⚠️ Yak shaving risk. ⚠️ Outdated info risk.
tl;dr Google cloud ML is probably excellent if you design your algorithm from the ground up for it, but if you have some thing that runs perfectly well on your laptop and you wrote it to use, e.g. local files, or modern versions of python, or custom compiled code, then you are going to need to substantially rewrite. NB this all is outdated now.
The goal: Working through getting and analysing the magnatagatune dataset in google cloud on my macOS laptop using tensorflow.
I will follow approximately the least-nerview HOWTO, which sadly conviently sidesteps many of my difficulties by having the input data be magically good.
There are too many ways to get the damn thing going.
There is much documentation for all these things, but its often unclear from page to page what the hell is happening, since it’s not clear whether you are spinning up VMs locally or in google’s cloud.
One way is the purely cloud-based
cloud shell, but this is clearly too fragile and restrictive for real usage unless you are in Mountain View.
Offline there is a a docker based thing, called
which AFAICT is a somewhat monolithic machine image which approximates the online APIs or something.
here is a surly google help page which implies as much.
Or you can install a bunch of python packages from the command line.
Do I need this datalab nonsense? I can’t tell. I just want to run tensorflow. Idea: proceed installing stuff randomly until eventually I have finished a deep-learning-based paper.

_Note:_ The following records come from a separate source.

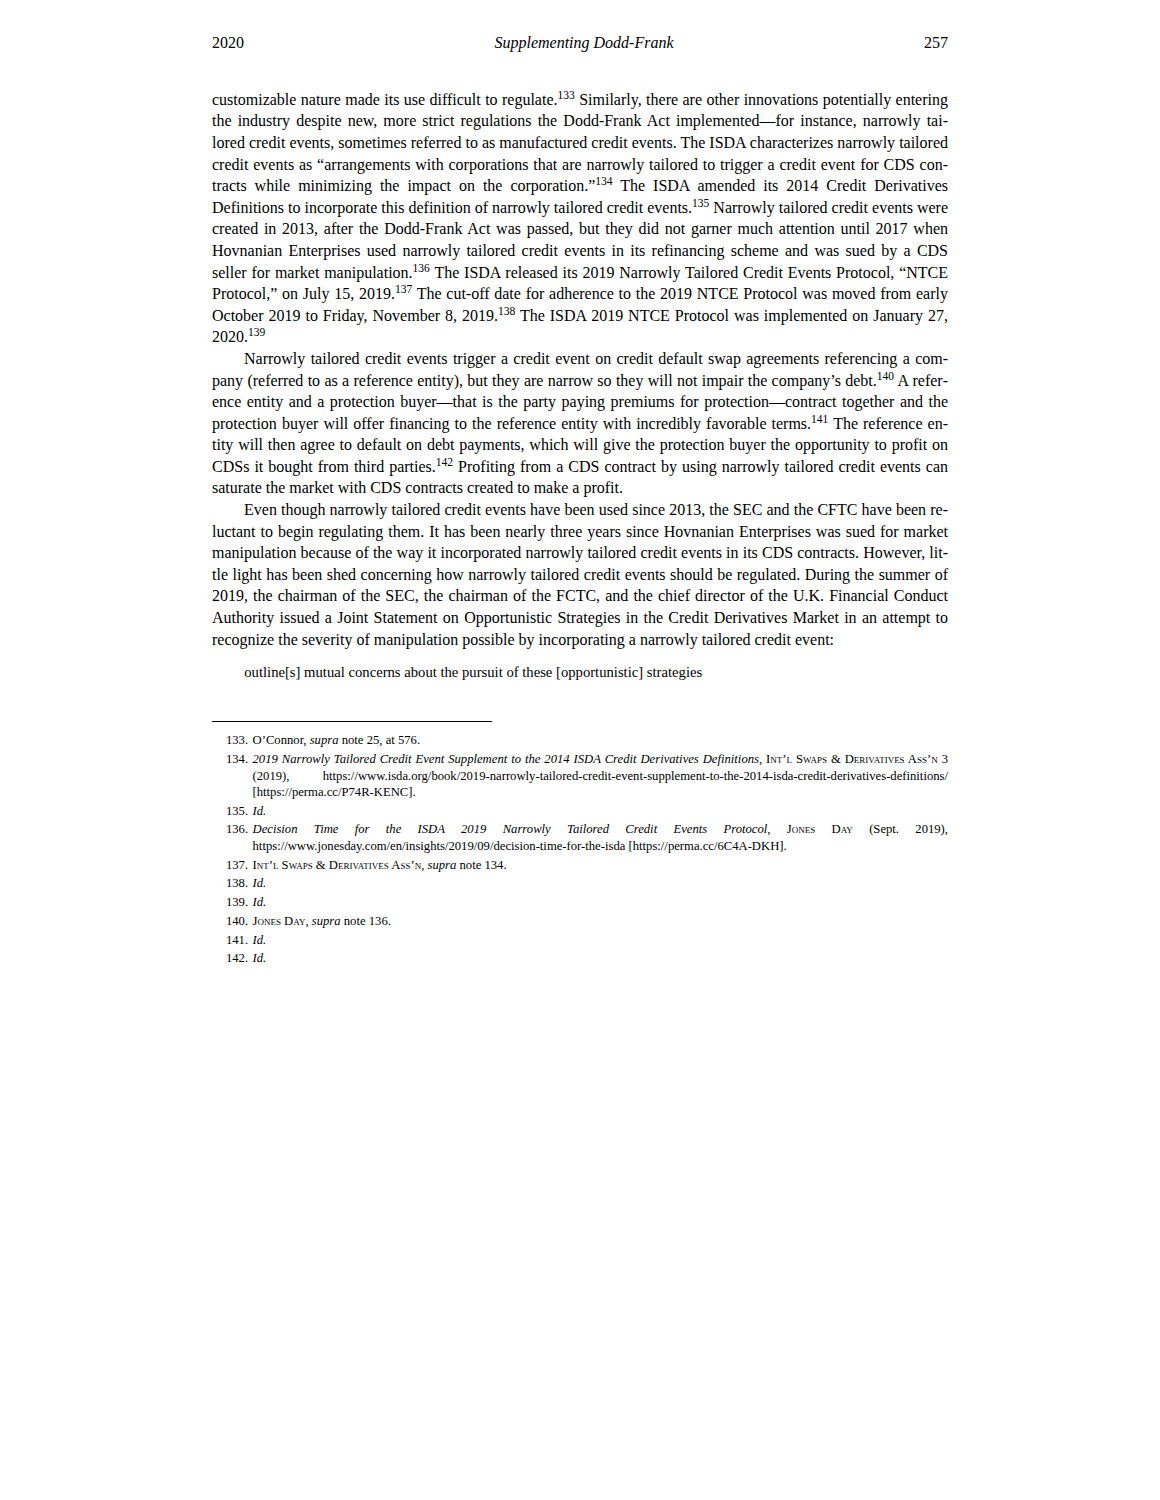2020 Supplementing Dodd-Frank 257
customizable nature made its use difficult to regulate.133 Similarly, there are other innovations potentially entering the industry despite new, more strict regulations the Dodd-Frank Act implemented—for instance, narrowly tailored credit events, sometimes referred to as manufactured credit events. The ISDA characterizes narrowly tailored credit events as “arrangements with corporations that are narrowly tailored to trigger a credit event for CDS contracts while minimizing the impact on the corporation.”134 The ISDA amended its 2014 Credit Derivatives Definitions to incorporate this definition of narrowly tailored credit events.135 Narrowly tailored credit events were created in 2013, after the Dodd-Frank Act was passed, but they did not garner much attention until 2017 when Hovnanian Enterprises used narrowly tailored credit events in its refinancing scheme and was sued by a CDS seller for market manipulation.136 The ISDA released its 2019 Narrowly Tailored Credit Events Protocol, “NTCE Protocol,” on July 15, 2019.137 The cut-off date for adherence to the 2019 NTCE Protocol was moved from early October 2019 to Friday, November 8, 2019.138 The ISDA 2019 NTCE Protocol was implemented on January 27, 2020.139
Narrowly tailored credit events trigger a credit event on credit default swap agreements referencing a company (referred to as a reference entity), but they are narrow so they will not impair the company’s debt.140 A reference entity and a protection buyer—that is the party paying premiums for protection—contract together and the protection buyer will offer financing to the reference entity with incredibly favorable terms.141 The reference entity will then agree to default on debt payments, which will give the protection buyer the opportunity to profit on CDSs it bought from third parties.142 Profiting from a CDS contract by using narrowly tailored credit events can saturate the market with CDS contracts created to make a profit.
Even though narrowly tailored credit events have been used since 2013, the SEC and the CFTC have been reluctant to begin regulating them. It has been nearly three years since Hovnanian Enterprises was sued for market manipulation because of the way it incorporated narrowly tailored credit events in its CDS contracts. However, little light has been shed concerning how narrowly tailored credit events should be regulated. During the summer of 2019, the chairman of the SEC, the chairman of the FCTC, and the chief director of the U.K. Financial Conduct Authority issued a Joint Statement on Opportunistic Strategies in the Credit Derivatives Market in an attempt to recognize the severity of manipulation possible by incorporating a narrowly tailored credit event:
outline[s] mutual concerns about the pursuit of these [opportunistic] strategies
O’Connor, supra note 25, at 576.
2019 Narrowly Tailored Credit Event Supplement to the 2014 ISDA Credit Derivatives Definitions, Int’l Swaps & Derivatives Ass’n 3 (2019), https://www.isda.org/book/2019-narrowly-tailored-credit-event-supplement-to-the-2014-isda-credit-derivatives-definitions/ [https://perma.cc/P74R-KENC].
Id.
Decision Time for the ISDA 2019 Narrowly Tailored Credit Events Protocol, Jones Day (Sept. 2019), https://www.jonesday.com/en/insights/2019/09/decision-time-for-the-isda [https://perma.cc/6C4A-DKH].
Int’l Swaps & Derivatives Ass’n, supra note 134.
Id.
Id.
Jones Day, supra note 136.
Id.
Id.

gcloud config set core/project learning-gamelan gcloud config set compute/zone asia-east1-a
Cloud datalab thingy
First you must install docker.
Or must I? I’m so awash right here.
datalab create learning_gamelan
Then do all the actual work.
datalab delete learning_gamelan
Getting data into cloud datastore
Complicated and tiresome. Not in the sense that it is too complicated if I really am fitting a million-parameter regression, but too complicated in the sense that I am just one grad student doing a side project I don’t have 2 weeks of coding time to fit their data ingestion workflow.
It’s not a bad workflow as such I suppose, it’s just massive overhead for my small project.
Now, port my python 3 code to python 2
This is an aspirational section; I won’t actually get here.
Oh sod it, just give me a normal virtual machine
ARGH their tensorflow nonsense is melting my brain I just want to use the sweet prototype on my laptop but go slightly faster.
Maybe I can rent a machine?
Oh wait! I don’t get GPUs, so my entire motivation for using this google stuff (I had some free credits) is hereby obliterated.
Sod this, I’m going to rent myself a big-ass GPU from Amazon and get this finished.